Reviewer 1:
» its applications to cryptography are missing and questionable.
• 2 paragraphs lists applications of modular arithmetic in crypto. Two algorithms are presented for crypto coprocessors… (This was all he could say about the paper.)
Reviewer 2:
» The text sometimes makes statements like "In cryptographic applications many divisions are performed with the same divisor." Such statements should be accompanied by examples.
• Has not he noticed that in RSA, ECC, ElGamal… fixed moduli are used in exponentiation? The audience of a crypto conference should known it.
» … the complexity model should be clearly described in a paragraph with the same title.
• Not only a paragraph, but a whole section is there: Time Complexity. This guy did not even look at the section titles of the paper.
» … What is the middle third of a bit sequence?
• Is he serious? (But, it is actually defined in the paper. Just look…)
Reviewer 3:
» CHES concentrates on embedded crypto where space is usually a more critical concern than time... The methods here are therefore probably more useful on a server/PC crypto accelerator than in a smart card.
• Embedded systems =/ smart cards. Cell phones, cable modems, portable music players, DVD players, set-top boxes, digital VCR's, secure disk drives, FLASH memory, etc. have less severe memory constraints, but they all benefit from higher speed.
» … would have liked a deeper treatment of space requirements. There was almost nothing on this, but it is important for CHES readers.
• …like power consumption, side channel leakage, fault tolerance, circuit size, etc. This paper deals with the speed of algorithms.
» … what happens with carry/borrow bits at the boundaries
• Did he even look? The necessary results are cited and referenced ([29]).
» … R is a well known algorithm/general technique.
• R uses truncated products (and no other operations!) for accelerating Newton's iteration (which is the "well known algorithm/general technique"). If he thinks these speedups are well known, he should give a reference.
Reviewer 4:
» The comparison of the diverse arithmetic algorithms is based on a theoretical analysis that considers only the number of digit-multiplications, but ignores load/store operations.
• He missed the point of Section 4 (1/2 page) and the Summary why not measure running times, count load ops.
» … The main weakness of the paper is the lack of "real" timings measured on concrete implementations of these algorithms... Without concrete timings it is not possible to evaluate the efficiency of the proposed algorithms for cryptographic applications...

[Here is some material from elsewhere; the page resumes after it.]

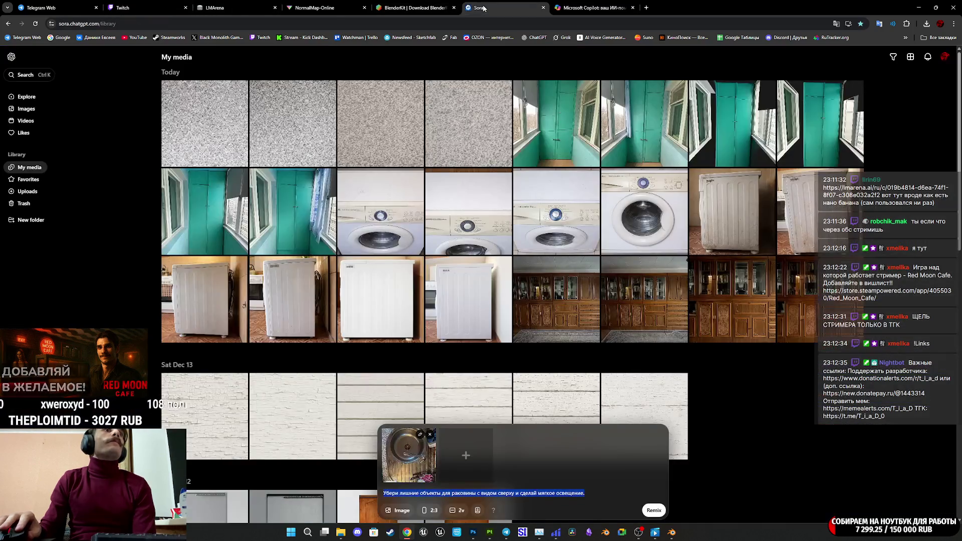
{"action": "left_click", "coordinate": [592, 8]}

• In Section 4 it is discussed in details why no such concrete "timings" are needed for the considered algorithms.
» … space limitations are a bad excuse for not including the timings
• Execution time measurements are almost meaningless: they are too platform dependent. What matters is the relative speed of different algorithms on the same platform, which is the topic of the paper.
» … The Barrett algorithm as published in the original paper in the proceedings of CRYPTO 96 actually uses truncated multiplications.

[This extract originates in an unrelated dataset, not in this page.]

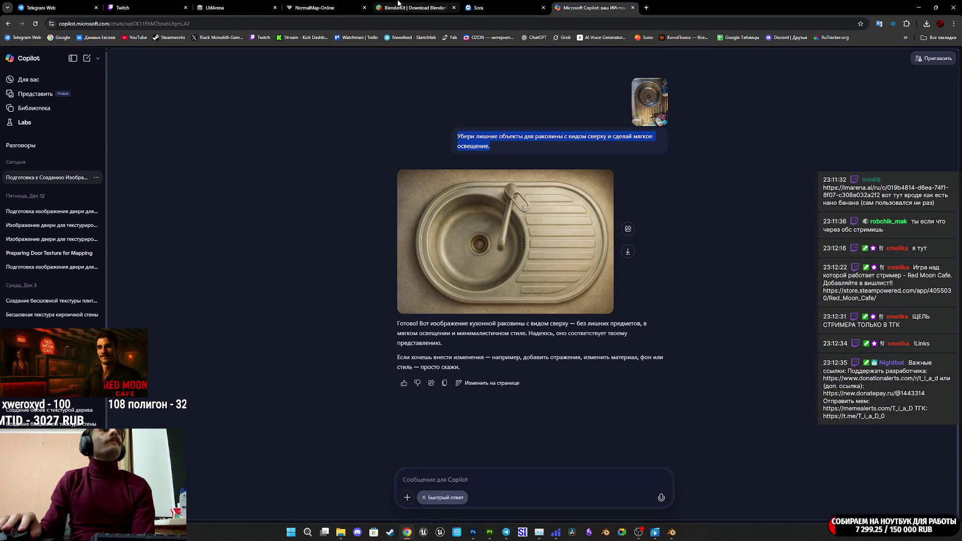
{"action": "left_click", "coordinate": [399, 4]}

• Barrett's contribution is described and referenced in the paper. We present new results for sub-quadratic cases, which were not discussed before, and we use more general truncated products than MS and LS halves of the digit sequences.
» Montgomery Multiplication with Karatsuba complexity is implemented in the MIRACL long integer library (see MIRACL Users Manual) and therefore it is not an original contribution
• MIRACL did not use truncated products, did not publish its algorithms. Our Montgomery multiplication algorithms predated MIRACL by 2 years, they are different, faster and more general.
» …The pseudo-code of the so-called Karatsuba-Comba-Montgomery (KCM) multiplication is given in the paper "Energy-Efficient Software Implementation of Long Integer Modular Arithmetic," which was presented at CHES 2005.
• NOT TRUE! The CHES'05 paper only gives a reference to an unpublished manuscript from 2005 (2 years too late), no "pseudo-code".
Reviewer 5:
» The authors present a study of faster than ``grammar school method'' algorithm for performing multiplications.
• NO! This reviewer did not even read the Title or the Introduction.
» I am pretty certain, that all of the studied algorithms are standard/old techniques that are well known in the computer arithmetic and DSP communities.
• Provide references! "Pretty certain" means nothing, especially since we saw the reviewer did not even know what the paper was about.
» The paper reads more like a project report with many disconnected pieces.
• The title: "Applications…" of a new tool set. Of course, they are "disconnected": these are the "pieces", where we can use the tools.
» ...the specific contributions of the author is not clearly separated from what was known/used before.
• The new complexity results (as explained in the text) are in bold italics in the corresponding tables, and the new formulas are boxed. In the Summary they are listed again. – Read the damn paper before writing a review!